With a document open, ask the agent things like “tighten the intro”, “convert the bullet list in §3 into a table”, or “add a callout warning about the deprecated flag”. The agent edits in place, shows you a diff, and waits for you to approve before saving.

  • Whole-document rewrites — “turn this into a runbook format” or “rewrite for a non-technical audience”.
  • Section edits — select a heading and ask “expand this with examples” or “shorten by half”.
  • Targeted patches — “change every mention of ‘login’ to ‘sign in’” or “fix the broken link in the API section”.
  • Inline diagrams — “add a sequence diagram under the ‘Flow summary’ heading” and the agent picks a type, generates it, and drops it in.

Every edit is versioned

Edits are recorded as new versions. Open the History panel to diff, restore, or simply see who changed what. Agent edits are attributed to the agent, not to you.

Formatting options

Everything you'd expect from a modern doc editor, with a few extras that make technical writing easier.

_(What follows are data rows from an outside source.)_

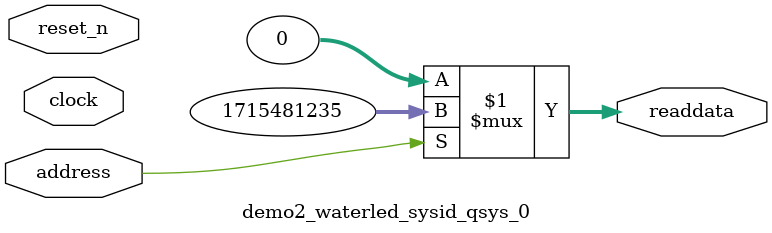
<source format=v>



// synthesis translate_off
`timescale 1ns / 1ps
// synthesis translate_on

// turn off superfluous verilog processor warnings 
// altera message_level Level1 
// altera message_off 10034 10035 10036 10037 10230 10240 10030 

module demo2_waterled_sysid_qsys_0 (
               // inputs:
                address,
                clock,
                reset_n,

               // outputs:
                readdata
             )
;

  output  [ 31: 0] readdata;
  input            address;
  input            clock;
  input            reset_n;

  wire    [ 31: 0] readdata;
  //control_slave, which is an e_avalon_slave
  assign readdata = address ? 1715481235 : 0;

endmodule



</source>
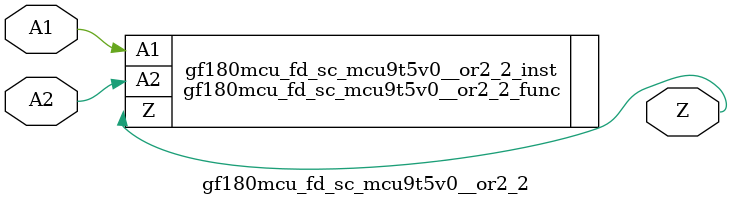
<source format=v>

module gf180mcu_fd_sc_mcu9t5v0__or2_2( A1, A2, Z );
input A1, A2;
output Z;

   `ifdef FUNCTIONAL  //  functional //

	gf180mcu_fd_sc_mcu9t5v0__or2_2_func gf180mcu_fd_sc_mcu9t5v0__or2_2_behav_inst(.A1(A1),.A2(A2),.Z(Z));

   `else

	gf180mcu_fd_sc_mcu9t5v0__or2_2_func gf180mcu_fd_sc_mcu9t5v0__or2_2_inst(.A1(A1),.A2(A2),.Z(Z));

	// spec_gates_begin


	// spec_gates_end



   specify

	// specify_block_begin

	// comb arc A1 --> Z
	 (A1 => Z) = (1.0,1.0);

	// comb arc A2 --> Z
	 (A2 => Z) = (1.0,1.0);

	// specify_block_end

   endspecify

   `endif

endmodule

</source>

  • Rich text — headings (H1–H6), bold, italic, underline, strikethrough, inline code, and links.
  • Lists — bullet, numbered, and task lists (check boxes) with nesting.
  • Callouts — info, tip, warning, and note panels for drawing the eye.
  • Tables — resizable columns, header rows, and alignment per column.
  • Code blocks — syntax-highlighted for every common language, with a one-click copy button.
  • Keyboard pills — like ⌘K or Ctrl+Shift+P, for runbooks and shortcut guides.
  • Highlights and coloured text — for emphasis inside paragraphs.

Slash menu

Type / anywhere in the editor to bring up the block menu — insert a diagram, image, table, callout, or code block without leaving the keyboard.

Diagrams inside documents

Diagrams aren't attachments — they live inline, alongside the prose that explains them. Click Insert Diagram in the toolbar to open three paths into a diagram: AI-generated from a description, freeform sketch, or write the DSL source yourself. See Diagrams for the full breakdown.

Prose and diagrams side by side. Edit either; the doc stays readable either way.

40+ diagram types, all inline

From architecture and sequence to BPMN with swimlanes, Gantt, ERDs, mind maps, and freehand sketches. Pick one and it renders in place — edit the source and the render updates live.

Every diagram is versioned

When you (or the agent) change a diagram, Stable Baseline keeps the previous version. Review history from the document, diff any two versions, roll back if needed.

Images and data

Paste a screenshot or drag an image in and it's uploaded and attached to the document automatically. For charts, upload a CSV or JSON data file and bind it to a Vega / Vega-Lite diagram — your chart updates if the underlying data changes.

Folders and hierarchy

Every document sits inside a folder (or at the project root). Folders nest as deep as you like — group by service, by domain, by audience, whatever makes sense for your team. Drag to reorder, right-click to rename or move.

Folders group docs; the project dashboard surfaces recent activity at a glance.

Friendly IDs

Every document gets a short ID like DOC-12 or ATL-42. Mention the ID in a chat, a pull request, or a commit message and anyone can jump straight to that doc without hunting through folders.

Sharing and permissions

Documents inherit access from their project and workspace. Everyone invited to the project can read and edit unless you scope them to a lower role. Projects can be made read-only for certain viewers — ideal for sharing finished specs with stakeholders outside the build team.

Version history

Every edit to a document creates a version snapshot — no manual saves, no lost work. Open the History panel to browse versions, see who made each change, and restore any past state with a single click.

  • Press ⌘K / Ctrl+K anywhere to open the workspace-wide search. It matches document titles, friendly IDs, and full text.
  • The document tree on the left shows the current project's folders. Click to expand; click a document to open.
  • Recent activity on the project dashboard surfaces what changed and by whom — teammates, external collaborators, and agents all show up the same way.